The outcomes also showed that GPT-3 can generate novel molecules and materials that are not part of the training set. For example, for the inverse design of molecular photoswitches, GPT-3 generated molecules having transition wavelengths close to the target values, and some of them are not even in the PubChem database of known chemicals. For the inverse design of molecules with large HOMO–LUMO gaps, GPT-3 generated molecules that are far from the training set, and some of them have HOMO–LUMO gaps above 5 eV, which is rare in the QMugs dataset of 665,000 molecules.
GPT-3 and LLMs can be powerful tools for predictive chemistry and materials science, as they can leverage the vast amount of text data available on the Internet to learn correlations and patterns relevant to chemical problems. Moreover, their ease of use and high performance can impact the fundamental approach to using machine learning in these fields. Instead of developing specialized models for each application, chemists and material scientists can use a pre-trained LLM to bootstrap a project by fine-tuning it on a small dataset of questions-answers combination and then use it to generate predictions or suggestions for novel molecules and materials.

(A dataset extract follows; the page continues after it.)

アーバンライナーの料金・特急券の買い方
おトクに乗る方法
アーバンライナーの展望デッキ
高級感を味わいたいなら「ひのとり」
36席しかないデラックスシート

In summary, LLMs like GPT-3 trained on vast amounts of text extracted from the Internet can easily be adapted to solve chemistry and materials science tasks by fine-tuning it on small chemical questions and answers datasets. They can outperform conventional machine learning techniques, especially in small datasets. Furthermore, the fine-tuned GPT-3 model can also do inverse design by simply inverting the questions and generating novel molecules and materials with desired properties.
The research opened up new possibilities for using LLMs as general-purpose tools for predictive chemistry and materials science and raised important questions about the underlying mechanisms and limitations of these models. They suggested that future work could explore how to improve the performance and robustness of these models, interpret and validate their predictions, and integrate them with other sources of chemical knowledge and data.